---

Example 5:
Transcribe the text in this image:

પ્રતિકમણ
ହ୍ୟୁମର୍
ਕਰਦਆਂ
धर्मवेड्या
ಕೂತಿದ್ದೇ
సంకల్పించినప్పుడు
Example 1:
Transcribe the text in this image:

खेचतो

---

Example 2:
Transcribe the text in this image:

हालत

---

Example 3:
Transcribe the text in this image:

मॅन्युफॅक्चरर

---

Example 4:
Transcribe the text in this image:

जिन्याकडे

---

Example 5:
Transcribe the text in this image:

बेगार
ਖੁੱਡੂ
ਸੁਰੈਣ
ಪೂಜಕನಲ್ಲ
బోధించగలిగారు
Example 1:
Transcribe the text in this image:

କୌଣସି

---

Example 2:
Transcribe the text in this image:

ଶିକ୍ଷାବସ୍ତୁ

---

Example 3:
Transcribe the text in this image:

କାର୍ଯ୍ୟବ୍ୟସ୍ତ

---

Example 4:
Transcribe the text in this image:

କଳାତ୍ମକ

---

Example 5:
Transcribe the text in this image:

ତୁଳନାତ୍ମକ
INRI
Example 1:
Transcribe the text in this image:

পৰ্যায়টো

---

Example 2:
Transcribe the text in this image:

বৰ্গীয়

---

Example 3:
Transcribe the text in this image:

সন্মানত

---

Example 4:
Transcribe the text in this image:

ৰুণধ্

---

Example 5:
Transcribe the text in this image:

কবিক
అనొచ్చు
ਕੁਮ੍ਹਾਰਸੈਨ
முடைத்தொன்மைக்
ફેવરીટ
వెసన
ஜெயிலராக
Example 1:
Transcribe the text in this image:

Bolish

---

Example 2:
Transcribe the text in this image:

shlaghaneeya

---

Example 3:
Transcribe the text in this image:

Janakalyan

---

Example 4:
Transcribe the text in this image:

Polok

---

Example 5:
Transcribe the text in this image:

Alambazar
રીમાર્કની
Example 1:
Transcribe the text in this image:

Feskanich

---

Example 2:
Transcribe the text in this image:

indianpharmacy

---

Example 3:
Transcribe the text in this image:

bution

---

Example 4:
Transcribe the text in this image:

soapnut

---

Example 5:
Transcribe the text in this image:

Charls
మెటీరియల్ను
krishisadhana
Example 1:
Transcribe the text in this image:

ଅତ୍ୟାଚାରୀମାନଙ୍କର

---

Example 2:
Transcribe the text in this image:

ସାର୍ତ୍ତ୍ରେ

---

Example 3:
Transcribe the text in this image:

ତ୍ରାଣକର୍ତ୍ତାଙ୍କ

▶ [Directions] Reproduce every one of the records above verbatim, keeping them in their original order.

▶ [The solution]
---

Example 5:
Transcribe the text in this image:

પ્રતિકમણ
ହ୍ୟୁମର୍
ਕਰਦਆਂ
धर्मवेड्या
ಕೂತಿದ್ದೇ
సంకల్పించినప్పుడు
Example 1:
Transcribe the text in this image:

खेचतो

---

Example 2:
Transcribe the text in this image:

हालत

---

Example 3:
Transcribe the text in this image:

मॅन्युफॅक्चरर

---

Example 4:
Transcribe the text in this image:

जिन्याकडे

---

Example 5:
Transcribe the text in this image:

बेगार
ਖੁੱਡੂ
ਸੁਰੈਣ
ಪೂಜಕನಲ್ಲ
బోధించగలిగారు
Example 1:
Transcribe the text in this image:

କୌଣସି

---

Example 2:
Transcribe the text in this image:

ଶିକ୍ଷାବସ୍ତୁ

---

Example 3:
Transcribe the text in this image:

କାର୍ଯ୍ୟବ୍ୟସ୍ତ

---

Example 4:
Transcribe the text in this image:

କଳାତ୍ମକ

---

Example 5:
Transcribe the text in this image:

ତୁଳନାତ୍ମକ
INRI
Example 1:
Transcribe the text in this image:

পৰ্যায়টো

---

Example 2:
Transcribe the text in this image:

বৰ্গীয়

---

Example 3:
Transcribe the text in this image:

সন্মানত

---

Example 4:
Transcribe the text in this image:

ৰুণধ্

---

Example 5:
Transcribe the text in this image:

কবিক
అనొచ్చు
ਕੁਮ੍ਹਾਰਸੈਨ
முடைத்தொன்மைக்
ફેવરીટ
వెసన
ஜெயிலராக
Example 1:
Transcribe the text in this image:

Bolish

---

Example 2:
Transcribe the text in this image:

shlaghaneeya

---

Example 3:
Transcribe the text in this image:

Janakalyan

---

Example 4:
Transcribe the text in this image:

Polok

---

Example 5:
Transcribe the text in this image:

Alambazar
રીમાર્કની
Example 1:
Transcribe the text in this image:

Feskanich

---

Example 2:
Transcribe the text in this image:

indianpharmacy

---

Example 3:
Transcribe the text in this image:

bution

---

Example 4:
Transcribe the text in this image:

soapnut

---

Example 5:
Transcribe the text in this image:

Charls
మెటీరియల్ను
krishisadhana
Example 1:
Transcribe the text in this image:

ଅତ୍ୟାଚାରୀମାନଙ୍କର

---

Example 2:
Transcribe the text in this image:

ସାର୍ତ୍ତ୍ରେ

---

Example 3:
Transcribe the text in this image:

ତ୍ରାଣକର୍ତ୍ତାଙ୍କ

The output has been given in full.